**Given information**
- Opening Delimiter -

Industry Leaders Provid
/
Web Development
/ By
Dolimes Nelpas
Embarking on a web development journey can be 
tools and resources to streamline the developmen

- Closing Delimiter -

**Directions**
A faithful, word-for-word copy of the data is the expected answer.

**Response**
Industry Leaders Provid
/
Web Development
/ By
Dolimes Nelpas
Embarking on a web development journey can be 
tools and resources to streamline the developmen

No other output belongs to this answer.